Ya, bisa saja emak-emak itu beradu argumen dengan suaminya kenapa masakannya jadi kurang pedas, yakni dengan alasan uang belanja dari suami sudah tidak cukup lagi.
Akhirnya, gara-gara harga cabai yang naik, suami istri bisa ribut bersitegang urat leher.
Orang Indonesia sepertinya tak berselera makan nasi kalau lauknya tidak ada unsur pedasnya atau kalau tidak ada sambalnya.
Dulu, hanya beberapa daerah tertentu saja yang terkenal dengan makanan tradisionalnya yang pedas karena mengandung banyak cabai, seperti masakan Padang.

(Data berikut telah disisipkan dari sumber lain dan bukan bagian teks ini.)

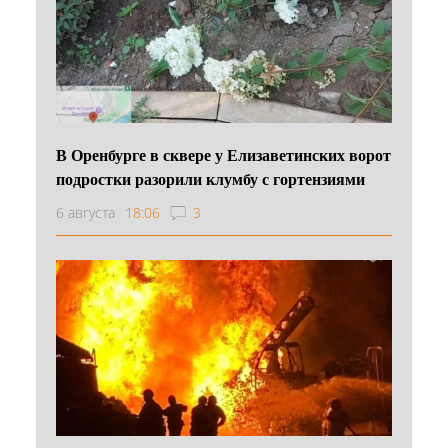
В Оренбурге в сквере у Елизаветинских ворот
подростки разорили клумбу с гортензиями
6 августа
18:06
3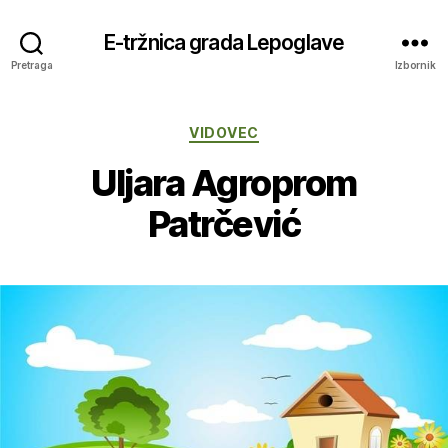
E-tržnica grada Lepoglave
Pretraga
Izbornik
Kategorije
VIDOVEC
Uljara Agroprom
Patrčević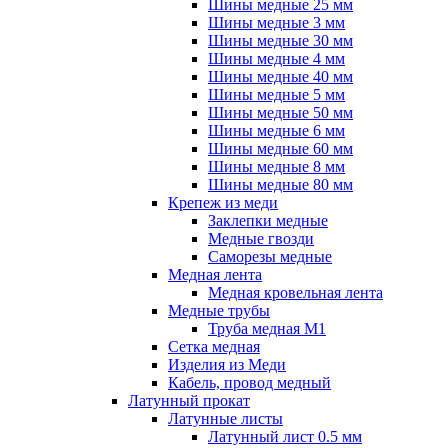
Шины медные 25 мм
Шины медные 3 мм
Шины медные 30 мм
Шины медные 4 мм
Шины медные 40 мм
Шины медные 5 мм
Шины медные 50 мм
Шины медные 6 мм
Шины медные 60 мм
Шины медные 8 мм
Шины медные 80 мм
Крепеж из меди
Заклепки медные
Медные гвозди
Саморезы медные
Медная лента
Медная кровельная лента
Медные трубы
Труба медная М1
Сетка медная
Изделия из Меди
Кабель, провод медный
Латунный прокат
Латунные листы
Латунный лист 0.5 мм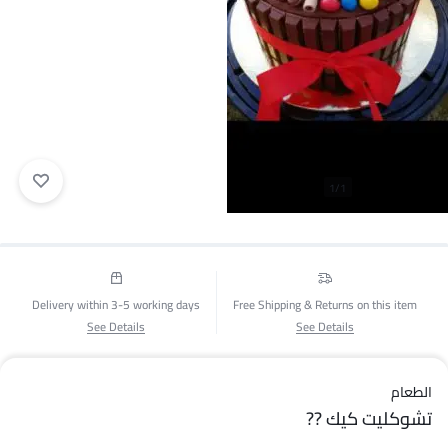
1/1
Delivery within 3-5 working days
Free Shipping & Returns on this item
See Details
See Details
الطعام
تشوكليت كيك ??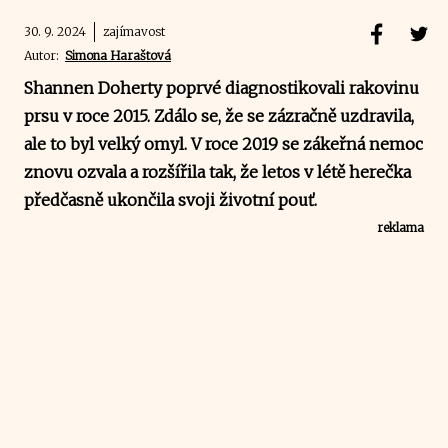
30. 9. 2024
zajímavost
Autor:
Simona Haraštová
Shannen Doherty poprvé diagnostikovali rakovinu
prsu v roce 2015. Zdálo se, že se zázračně uzdravila,
ale to byl velký omyl. V roce 2019 se zákeřná nemoc
znovu ozvala a rozšířila tak, že letos v létě herečka
předčasně ukončila svoji životní pouť.
reklama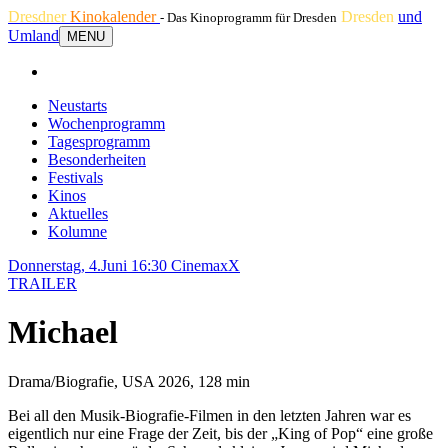
Dresdner
Kinokalender
Dresden
und
- Das Kinoprogramm für Dresden
Umland
MENU
Neustarts
Wochenprogramm
Tagesprogramm
Besonderheiten
Festivals
Kinos
Aktuelles
Kolumne
Donnerstag, 4.Juni 16:30
CinemaxX
TRAILER
Michael
Drama/Biografie, USA 2026, 128 min
Bei all den Musik-Biografie-Filmen in den letzten Jahren war es
eigentlich nur eine Frage der Zeit, bis der „King of Pop“ eine große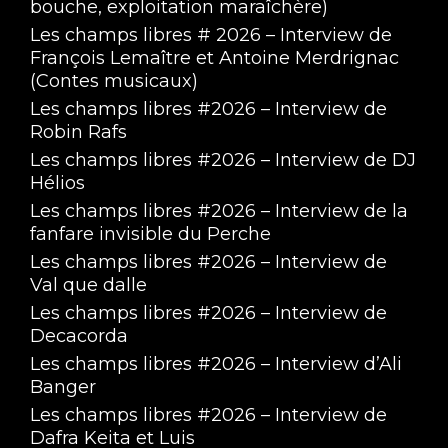
bouche, exploitation maraîchère)
Les champs libres # 2026 – Interview de
François Lemaître et Antoine Merdrignac
(Contes musicaux)
Les champs libres #2026 – Interview de
Robin Rafs
Les champs libres #2026 – Interview de DJ
Hélios
Chemin D'Aventure, Lea - 24 Août 2022
Les champs libres #2026 – Interview de la
Aug 24, 2022 • 35:59
fanfare invisible du Perche
Merle a voulu découvrir les chemins d’aventures de Volontaires Européens
Les champs libres #2026 – Interview de
Val que dalle
Les champs libres #2026 – Interview de
Decacorda
Les champs libres #2026 – Interview d’Ali
Banger
Les champs libres #2026 – Interview de
Dafra Keita et Luis
Chemin D'Aventure, Sabina - 10 Août 2022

Tapi, belakangan ini, semua daerah seperti berlomba-lomba menyajikan makanan pedas. Bahkan, masakan Sunda yang terkenal manis pun menyediakan berbagai jenis sambal.
Jadilah sambal merupakan yang wajib ada, termasuk sambal dalam kemasan yang disediakan banyak gerai makanan cepat saji.
Hebatnya, anak muda zaman sekarang, meskipun menggemari makanan asing, tetap menyukai rasa pedas. Padahal, makanan asing tersebut di negara asalnya tidak diberi sambal.
Ada semacam kebanggaan bagi anak-anak muda bila mereka mampu makan makanan dengan tingkat kepedasan yang sangat tinggi.
Bisnis kuliner pun menjadikan sambal khas atau tingkat kepedasan yang ekstrim sebagai selling point-nya. Beberapa tayangan iklan makanan di televisi terlihat menonjolkan ciri kepedasannya.
Jadi, jika ditanyakan apakah tingkat konsumsi cabai masyarakat Indonesia bisa diturunkan, ini bukan pertanyaan yang gampang untuk dijawab.